Written exercise. Copy out every line of the records below word for word, keeping them in the same order.

___ Provided data

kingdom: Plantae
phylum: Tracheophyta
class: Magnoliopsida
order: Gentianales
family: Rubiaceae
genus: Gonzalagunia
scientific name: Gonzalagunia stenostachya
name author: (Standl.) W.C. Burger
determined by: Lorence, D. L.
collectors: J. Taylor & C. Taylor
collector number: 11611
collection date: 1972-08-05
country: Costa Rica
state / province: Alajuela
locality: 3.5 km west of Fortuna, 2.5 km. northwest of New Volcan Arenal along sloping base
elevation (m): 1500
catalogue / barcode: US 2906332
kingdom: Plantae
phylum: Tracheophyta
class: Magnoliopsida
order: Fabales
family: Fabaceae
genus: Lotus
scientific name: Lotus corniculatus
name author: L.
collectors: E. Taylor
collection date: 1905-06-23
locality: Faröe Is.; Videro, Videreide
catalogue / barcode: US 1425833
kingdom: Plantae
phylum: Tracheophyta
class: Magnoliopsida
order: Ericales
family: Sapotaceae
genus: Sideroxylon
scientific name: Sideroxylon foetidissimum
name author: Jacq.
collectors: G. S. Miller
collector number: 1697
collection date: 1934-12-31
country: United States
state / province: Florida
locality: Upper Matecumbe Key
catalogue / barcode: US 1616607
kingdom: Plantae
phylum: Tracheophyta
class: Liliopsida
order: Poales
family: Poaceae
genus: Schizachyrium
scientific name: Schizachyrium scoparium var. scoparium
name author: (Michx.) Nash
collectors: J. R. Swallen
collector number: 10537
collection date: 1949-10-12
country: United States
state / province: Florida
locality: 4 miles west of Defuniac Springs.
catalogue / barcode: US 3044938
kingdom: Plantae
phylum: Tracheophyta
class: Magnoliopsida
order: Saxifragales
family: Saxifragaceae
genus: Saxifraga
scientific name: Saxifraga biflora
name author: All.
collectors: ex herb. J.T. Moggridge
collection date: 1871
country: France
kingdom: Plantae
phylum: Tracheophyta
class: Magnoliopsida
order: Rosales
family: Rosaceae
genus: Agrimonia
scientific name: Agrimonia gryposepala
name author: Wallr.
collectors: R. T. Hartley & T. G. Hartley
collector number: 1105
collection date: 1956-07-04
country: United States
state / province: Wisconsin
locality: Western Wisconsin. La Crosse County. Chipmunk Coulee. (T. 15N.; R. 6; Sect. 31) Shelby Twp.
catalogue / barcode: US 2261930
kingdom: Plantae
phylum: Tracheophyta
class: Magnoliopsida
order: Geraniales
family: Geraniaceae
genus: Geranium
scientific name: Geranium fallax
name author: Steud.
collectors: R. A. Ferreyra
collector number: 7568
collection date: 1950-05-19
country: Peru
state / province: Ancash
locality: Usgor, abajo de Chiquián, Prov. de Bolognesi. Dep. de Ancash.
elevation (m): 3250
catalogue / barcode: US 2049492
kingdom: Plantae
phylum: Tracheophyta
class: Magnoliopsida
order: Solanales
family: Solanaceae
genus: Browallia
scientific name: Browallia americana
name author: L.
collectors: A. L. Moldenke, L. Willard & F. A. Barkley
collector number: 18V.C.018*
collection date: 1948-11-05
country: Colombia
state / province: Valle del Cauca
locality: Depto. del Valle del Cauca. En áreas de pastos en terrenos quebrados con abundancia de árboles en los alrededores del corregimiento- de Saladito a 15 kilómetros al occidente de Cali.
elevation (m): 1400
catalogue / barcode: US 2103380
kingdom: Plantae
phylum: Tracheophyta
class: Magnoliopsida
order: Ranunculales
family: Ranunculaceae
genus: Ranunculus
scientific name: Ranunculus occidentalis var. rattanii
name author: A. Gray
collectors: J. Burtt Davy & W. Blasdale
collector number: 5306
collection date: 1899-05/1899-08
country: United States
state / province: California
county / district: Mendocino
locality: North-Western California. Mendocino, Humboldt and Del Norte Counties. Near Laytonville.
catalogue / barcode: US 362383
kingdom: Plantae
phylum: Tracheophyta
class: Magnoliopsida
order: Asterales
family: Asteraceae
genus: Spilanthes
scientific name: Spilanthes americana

______

Result of the exercise.
kingdom: Plantae
phylum: Tracheophyta
class: Magnoliopsida
order: Gentianales
family: Rubiaceae
genus: Gonzalagunia
scientific name: Gonzalagunia stenostachya
name author: (Standl.) W.C. Burger
determined by: Lorence, D. L.
collectors: J. Taylor & C. Taylor
collector number: 11611
collection date: 1972-08-05
country: Costa Rica
state / province: Alajuela
locality: 3.5 km west of Fortuna, 2.5 km. northwest of New Volcan Arenal along sloping base
elevation (m): 1500
catalogue / barcode: US 2906332
kingdom: Plantae
phylum: Tracheophyta
class: Magnoliopsida
order: Fabales
family: Fabaceae
genus: Lotus
scientific name: Lotus corniculatus
name author: L.
collectors: E. Taylor
collection date: 1905-06-23
locality: Faröe Is.; Videro, Videreide
catalogue / barcode: US 1425833
kingdom: Plantae
phylum: Tracheophyta
class: Magnoliopsida
order: Ericales
family: Sapotaceae
genus: Sideroxylon
scientific name: Sideroxylon foetidissimum
name author: Jacq.
collectors: G. S. Miller
collector number: 1697
collection date: 1934-12-31
country: United States
state / province: Florida
locality: Upper Matecumbe Key
catalogue / barcode: US 1616607
kingdom: Plantae
phylum: Tracheophyta
class: Liliopsida
order: Poales
family: Poaceae
genus: Schizachyrium
scientific name: Schizachyrium scoparium var. scoparium
name author: (Michx.) Nash
collectors: J. R. Swallen
collector number: 10537
collection date: 1949-10-12
country: United States
state / province: Florida
locality: 4 miles west of Defuniac Springs.
catalogue / barcode: US 3044938
kingdom: Plantae
phylum: Tracheophyta
class: Magnoliopsida
order: Saxifragales
family: Saxifragaceae
genus: Saxifraga
scientific name: Saxifraga biflora
name author: All.
collectors: ex herb. J.T. Moggridge
collection date: 1871
country: France
kingdom: Plantae
phylum: Tracheophyta
class: Magnoliopsida
order: Rosales
family: Rosaceae
genus: Agrimonia
scientific name: Agrimonia gryposepala
name author: Wallr.
collectors: R. T. Hartley & T. G. Hartley
collector number: 1105
collection date: 1956-07-04
country: United States
state / province: Wisconsin
locality: Western Wisconsin. La Crosse County. Chipmunk Coulee. (T. 15N.; R. 6; Sect. 31) Shelby Twp.
catalogue / barcode: US 2261930
kingdom: Plantae
phylum: Tracheophyta
class: Magnoliopsida
order: Geraniales
family: Geraniaceae
genus: Geranium
scientific name: Geranium fallax
name author: Steud.
collectors: R. A. Ferreyra
collector number: 7568
collection date: 1950-05-19
country: Peru
state / province: Ancash
locality: Usgor, abajo de Chiquián, Prov. de Bolognesi. Dep. de Ancash.
elevation (m): 3250
catalogue / barcode: US 2049492
kingdom: Plantae
phylum: Tracheophyta
class: Magnoliopsida
order: Solanales
family: Solanaceae
genus: Browallia
scientific name: Browallia americana
name author: L.
collectors: A. L. Moldenke, L. Willard & F. A. Barkley
collector number: 18V.C.018*
collection date: 1948-11-05
country: Colombia
state / province: Valle del Cauca
locality: Depto. del Valle del Cauca. En áreas de pastos en terrenos quebrados con abundancia de árboles en los alrededores del corregimiento- de Saladito a 15 kilómetros al occidente de Cali.
elevation (m): 1400
catalogue / barcode: US 2103380
kingdom: Plantae
phylum: Tracheophyta
class: Magnoliopsida
order: Ranunculales
family: Ranunculaceae
genus: Ranunculus
scientific name: Ranunculus occidentalis var. rattanii
name author: A. Gray
collectors: J. Burtt Davy & W. Blasdale
collector number: 5306
collection date: 1899-05/1899-08
country: United States
state / province: California
county / district: Mendocino
locality: North-Western California. Mendocino, Humboldt and Del Norte Counties. Near Laytonville.
catalogue / barcode: US 362383
kingdom: Plantae
phylum: Tracheophyta
class: Magnoliopsida
order: Asterales
family: Asteraceae
genus: Spilanthes
scientific name: Spilanthes americana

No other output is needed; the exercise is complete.